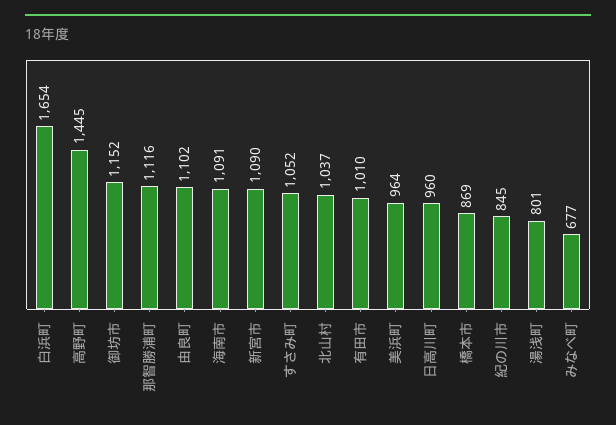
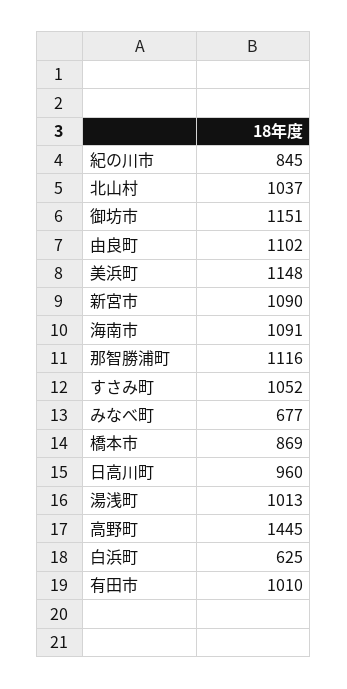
  {
-   "白浜町": 1654,
+   "白浜町": 625,
    "高野町": 1445,
-   "御坊市": 1152,
+   "御坊市": 1151,
    "那智勝浦町": 1116,
    "由良町": 1102,
    "海南市": 1091,
    "新宮市": 1090,
    "すさみ町": 1052,
    "北山村": 1037,
    "有田市": 1010,
-   "美浜町": 964,
+   "美浜町": 1148,
    "日高川町": 960,
    "橋本市": 869,
    "紀の川市": 845,
-   "湯浅町": 801,
+   "湯浅町": 1013,
    "みなべ町": 677
  }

......

» **TASK BRIEF**:
Please repeat the records above word for word, and do not include the pictures.

» **YOUR SOLUTION**:
  {
-   "白浜町": 1654,
+   "白浜町": 625,
    "高野町": 1445,
-   "御坊市": 1152,
+   "御坊市": 1151,
    "那智勝浦町": 1116,
    "由良町": 1102,
    "海南市": 1091,
    "新宮市": 1090,
    "すさみ町": 1052,
    "北山村": 1037,
    "有田市": 1010,
-   "美浜町": 964,
+   "美浜町": 1148,
    "日高川町": 960,
    "橋本市": 869,
    "紀の川市": 845,
-   "湯浅町": 801,
+   "湯浅町": 1013,
    "みなべ町": 677
  }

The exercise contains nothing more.